Cobalt Strike has to be delivered to a system somehow. Yes, that could be hack-fu, but the defaults are old but effective nonsense like phishing with malicious links to stuff like HTAs. Always panic when you see HTAs, and do good phishing and watering hole detection.
Cobalt Strike can be memory-resident only when injected into a process. A novice may create a new process which will look quite anomalous in EDR, and can be killed. A more experienced person will rapidly migrate into a system process you can't kill. But it won't survive shutdown.
Volatility and EDR are solid bets to detect injected processes. But did you know there are several public PowerShell scripts which can find and carve injected process space, effectively killing Cobalt Strike? Not a promising tool for real life, but a fun, fun, fun one for games.
Cobalt Strike can, of course, establish persistence. Yes, there are a billion ways to do this, but a really simple easy button to click is just making a new auto-starting service. Always check your service creation and abnormalities. Sysmon is your friend. Use @SwiftOnSecurity's
Cobalt Strike can also abuse temporary services just to start itself up in a privileged process. Always be on the lookout for high entropy and unknown services starting then vanishing. It may also drop, then promptly delete high entropy executables.
Once credentials have been stolen from a system (or if there's credential reuse) an adversary can use Cobalt Strike to move laterally to one system to another without establishing internet beacons directly to it. Sneaky! It uses the first system as a relay.

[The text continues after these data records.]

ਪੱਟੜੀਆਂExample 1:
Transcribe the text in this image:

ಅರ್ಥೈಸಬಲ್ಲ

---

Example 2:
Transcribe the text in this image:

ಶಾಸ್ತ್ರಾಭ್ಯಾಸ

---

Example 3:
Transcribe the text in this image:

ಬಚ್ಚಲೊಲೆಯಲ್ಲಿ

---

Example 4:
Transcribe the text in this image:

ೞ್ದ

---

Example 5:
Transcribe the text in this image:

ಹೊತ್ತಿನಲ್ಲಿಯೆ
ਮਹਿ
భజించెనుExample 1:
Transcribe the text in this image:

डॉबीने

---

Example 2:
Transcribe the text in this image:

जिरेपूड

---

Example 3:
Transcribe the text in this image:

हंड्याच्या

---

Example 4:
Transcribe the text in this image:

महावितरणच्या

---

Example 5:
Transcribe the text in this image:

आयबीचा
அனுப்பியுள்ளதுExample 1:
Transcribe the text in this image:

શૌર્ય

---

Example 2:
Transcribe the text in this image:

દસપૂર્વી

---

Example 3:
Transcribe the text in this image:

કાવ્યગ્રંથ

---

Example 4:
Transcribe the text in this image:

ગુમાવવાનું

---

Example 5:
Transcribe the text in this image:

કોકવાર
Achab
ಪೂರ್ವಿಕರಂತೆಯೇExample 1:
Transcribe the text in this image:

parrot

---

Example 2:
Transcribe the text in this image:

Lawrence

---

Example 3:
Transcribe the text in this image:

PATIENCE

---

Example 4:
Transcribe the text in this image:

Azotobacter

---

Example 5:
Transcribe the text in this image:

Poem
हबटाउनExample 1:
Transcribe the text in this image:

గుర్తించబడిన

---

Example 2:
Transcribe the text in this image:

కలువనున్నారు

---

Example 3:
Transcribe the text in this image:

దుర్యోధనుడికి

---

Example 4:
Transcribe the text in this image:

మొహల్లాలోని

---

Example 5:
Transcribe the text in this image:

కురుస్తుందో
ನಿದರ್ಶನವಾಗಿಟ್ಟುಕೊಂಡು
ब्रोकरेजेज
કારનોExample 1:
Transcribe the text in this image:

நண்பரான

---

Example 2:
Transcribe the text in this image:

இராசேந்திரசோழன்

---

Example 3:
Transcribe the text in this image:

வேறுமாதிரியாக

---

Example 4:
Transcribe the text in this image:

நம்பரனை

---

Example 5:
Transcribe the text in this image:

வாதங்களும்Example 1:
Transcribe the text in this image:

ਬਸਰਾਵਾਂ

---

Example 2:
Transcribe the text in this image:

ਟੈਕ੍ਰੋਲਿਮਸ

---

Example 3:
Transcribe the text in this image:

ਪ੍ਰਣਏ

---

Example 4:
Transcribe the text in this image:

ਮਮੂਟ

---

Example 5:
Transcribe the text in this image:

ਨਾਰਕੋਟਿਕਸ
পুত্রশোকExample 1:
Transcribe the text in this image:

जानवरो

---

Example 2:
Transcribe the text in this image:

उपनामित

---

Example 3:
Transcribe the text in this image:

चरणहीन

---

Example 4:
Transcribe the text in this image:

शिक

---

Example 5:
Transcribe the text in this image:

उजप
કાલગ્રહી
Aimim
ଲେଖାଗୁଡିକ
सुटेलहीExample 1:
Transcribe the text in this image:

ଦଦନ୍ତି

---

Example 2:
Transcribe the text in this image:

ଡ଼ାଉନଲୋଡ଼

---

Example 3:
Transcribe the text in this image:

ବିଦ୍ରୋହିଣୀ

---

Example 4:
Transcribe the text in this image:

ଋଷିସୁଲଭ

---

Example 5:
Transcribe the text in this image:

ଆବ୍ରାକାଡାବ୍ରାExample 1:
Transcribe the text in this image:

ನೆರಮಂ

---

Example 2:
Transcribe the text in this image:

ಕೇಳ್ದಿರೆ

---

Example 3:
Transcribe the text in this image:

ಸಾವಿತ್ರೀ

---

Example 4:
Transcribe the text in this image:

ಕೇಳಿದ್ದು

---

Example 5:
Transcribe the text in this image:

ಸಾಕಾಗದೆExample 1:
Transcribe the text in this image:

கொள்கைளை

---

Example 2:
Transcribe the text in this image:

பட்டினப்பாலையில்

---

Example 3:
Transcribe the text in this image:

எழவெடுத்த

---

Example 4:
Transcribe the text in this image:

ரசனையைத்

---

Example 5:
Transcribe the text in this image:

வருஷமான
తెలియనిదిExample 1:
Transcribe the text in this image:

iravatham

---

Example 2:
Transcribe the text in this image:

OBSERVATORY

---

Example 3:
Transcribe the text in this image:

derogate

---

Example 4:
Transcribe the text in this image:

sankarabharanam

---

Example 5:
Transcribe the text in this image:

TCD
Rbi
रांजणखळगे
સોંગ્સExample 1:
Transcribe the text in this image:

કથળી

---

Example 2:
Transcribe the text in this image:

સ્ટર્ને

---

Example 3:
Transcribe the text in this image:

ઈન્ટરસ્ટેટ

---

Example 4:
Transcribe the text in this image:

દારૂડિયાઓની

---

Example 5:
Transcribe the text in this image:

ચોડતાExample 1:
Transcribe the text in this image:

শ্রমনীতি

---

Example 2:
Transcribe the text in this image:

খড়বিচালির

That's not the worst case ever, because the default methods to do this tend to be familiar stuff like WMI or PS abuse. Cobalt Strike may also establish named pipes between systems. It has four default names. You can look at named pipes with many tools like OSQuery and PowerShell.
So, a couple places you can catch that lateral movement - at the host, and at the network. Unencrypted exfil of Stuff Cobalt Strike Encourages Stealing is also quite visible at the network. For instance, credential dumps. Look for contents and sizes.
So a summary:
- The creator of Cobalt Strike is a good dude!

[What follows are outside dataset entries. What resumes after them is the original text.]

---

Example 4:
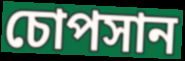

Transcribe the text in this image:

চোপসান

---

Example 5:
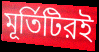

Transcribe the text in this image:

মূর্তিটিরই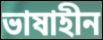
ভাষাহীন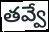
తవ్వే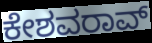
ಕೇಶವರಾವ್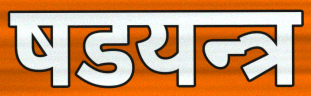
षडयन्त्र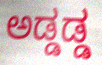
ಅಡ್ಡಡ್ಡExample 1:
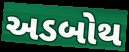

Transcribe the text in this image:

અડબોથ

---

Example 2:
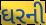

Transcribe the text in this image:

ઘરની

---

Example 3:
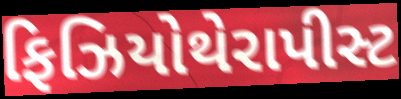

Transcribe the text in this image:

ફિઝિયોથેરાપીસ્ટ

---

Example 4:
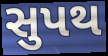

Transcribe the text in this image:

સુપથ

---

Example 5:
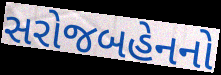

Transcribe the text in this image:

સરોજબહેનનો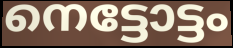
നെട്ടോട്ടം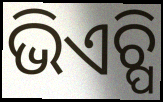
ଭିଏଚ୍ପିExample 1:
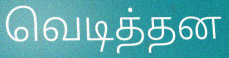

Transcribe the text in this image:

வெடித்தன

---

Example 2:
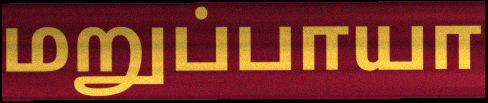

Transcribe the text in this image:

மறுப்பாயா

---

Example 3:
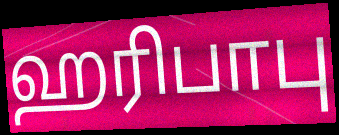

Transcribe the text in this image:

ஹரிபாபு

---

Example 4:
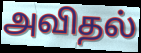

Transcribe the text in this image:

அவிதல்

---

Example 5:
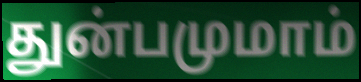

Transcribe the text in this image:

துன்பமுமாம்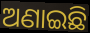
ଅଣାଇଛି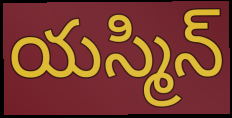
యస్మిన్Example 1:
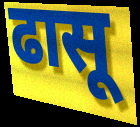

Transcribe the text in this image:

ढासू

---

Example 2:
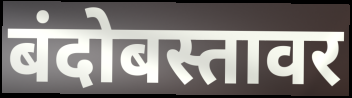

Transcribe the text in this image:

बंदोबस्तावर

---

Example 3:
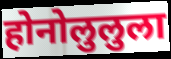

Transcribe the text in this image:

होनोलुलुला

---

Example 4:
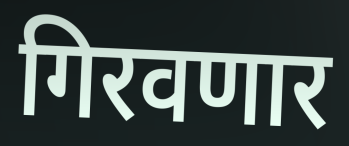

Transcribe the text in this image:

गिरवणार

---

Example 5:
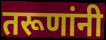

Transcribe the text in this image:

तरूणांनी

- It seriously sucks it's been stolen and repurposed
- It's a cool framework!
- It's a huge sandbox and nobody can claim to detect every configuration,
- Some defaults and behaviors, you can catch.
- Coverage across the kill chain, host and network, is really important in catching more sophisticated attacks like this
- If you catch one small component of Cobalt Strike, like lateral movement or an injected process, or beacons using it's default profiles, pull the thread.
- PowerShell and Sysmon are underrated host analysis tools, even if you don't have the most advanced EDR deployed widely. They take care and feeding.
- PowerShell is just as powerful for adversaries. Log PowerShell. Everyone freaking abuses it.
- Network monitoring is a must.
- Consider dedicated threat hunt hypotheses for Cobalt Strike TTPs in your environment. It's not just a cheaty way to catch the red team anymore. It's really being abused by a lot of bad guys, often times very clumsily.
I first started using Cobalt Strike in 2015, and it has been incredible to see its capabilities and the libraries of Aggressor Scripts and C2 Profiles for it grow. If you have the opportunity to get hands on with it I highly recommend it. It can be tough and $$$ to get a license.
However, it is really invaluable as a defender to understand at some level how it works and how to manipulate it - and what the default "easy button" options are.